Bloody wing feather

corriemartin

Songster
May 6, 2020
263
306
166
Lawrence, KS
Hey,

One of my four week old Swedish Blue ducklings is getting some white wing feathers, but they're bloody. I haven't seen any of the other ducklings pecking at them except when they were very first starting to peek out, but is that what's happening? Do I need to separate that duckling so that it can heal?
 
Could you post a picture?
Wow--this was really hard to get a picture. But while I was crouched down in their enclosure trying to get the right duck to turn the right way, I did see several different other ducks attacking that wing end, one after the other. And there's a lot of aggression going on. I think it's past time to move them to much bigger quarters.
Duck Bloody Wing.JPG
 
I don't see any blood on the outside of the feathers, but I can see some on the inside, which is to be expected.
 
Move them to large quarters and give them outside time so they get rid of some of their energy. It’s like I have nothing better to do and those feather growing in look interesting let’s nibble on them.
 
You don’t have a house an pen for them?
It was perhaps very silly to get the ducks before we had the duck house built, but we did. We've been keeping them in an ever-expanding enclosure on the front porch (with a wet area and a dry area) that technically (according to the "how much space does a duck need" at various ages) should have been big enough, but it's obviously not.

But the get-the-farmhouse ready for the tenant projects (three solid weeks of building/rebuilding) are finally done, so the duck house is next.

But there is a big room in our shop building (dirt floor) that we're going to put them in in the interim.
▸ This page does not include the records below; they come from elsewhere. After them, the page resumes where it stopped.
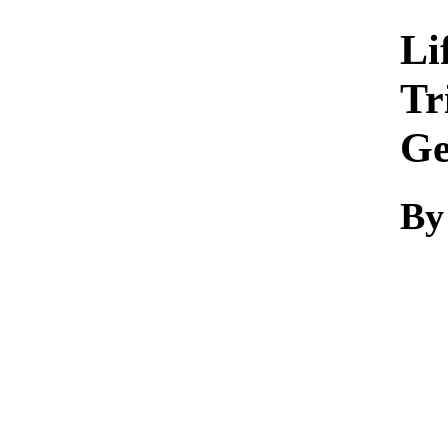
Li
Tr
Ge
By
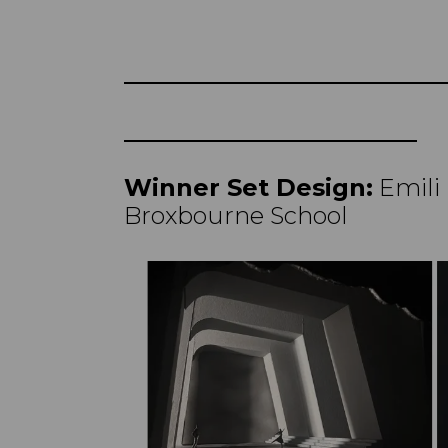
Winner Set Design:
Emili
Broxbourne School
I'm blocking off a third of it (about 15 X 15 feet for the 10 ducklings), and we'll put fencing up for a large outdoor yard where the play water will be (we'll have drinking water inside). The only daytime predator issues we seem to have is hawks, and the yard will be well hidden under a couple of really huge willow trees, with the side of the shop building on one side, which will hopefully discourage hawk activity, and we'll put them inside at night. We also have a LGD, who came with the farm, who does a good job keeping everything else away. The room is very well insulated and cool (unlike, uh, the outdoors right now), and there is no predator access (concrete foundation walls, metal siding, high windows, which I'll probably put wire over even though I can't imagine a raccoon climbing up the smooth metal side of the building. So this hopefully will work for the next couple weeks until the real duck house and run is built.

The plan is for them to do some targeted free-ranging once they're full size.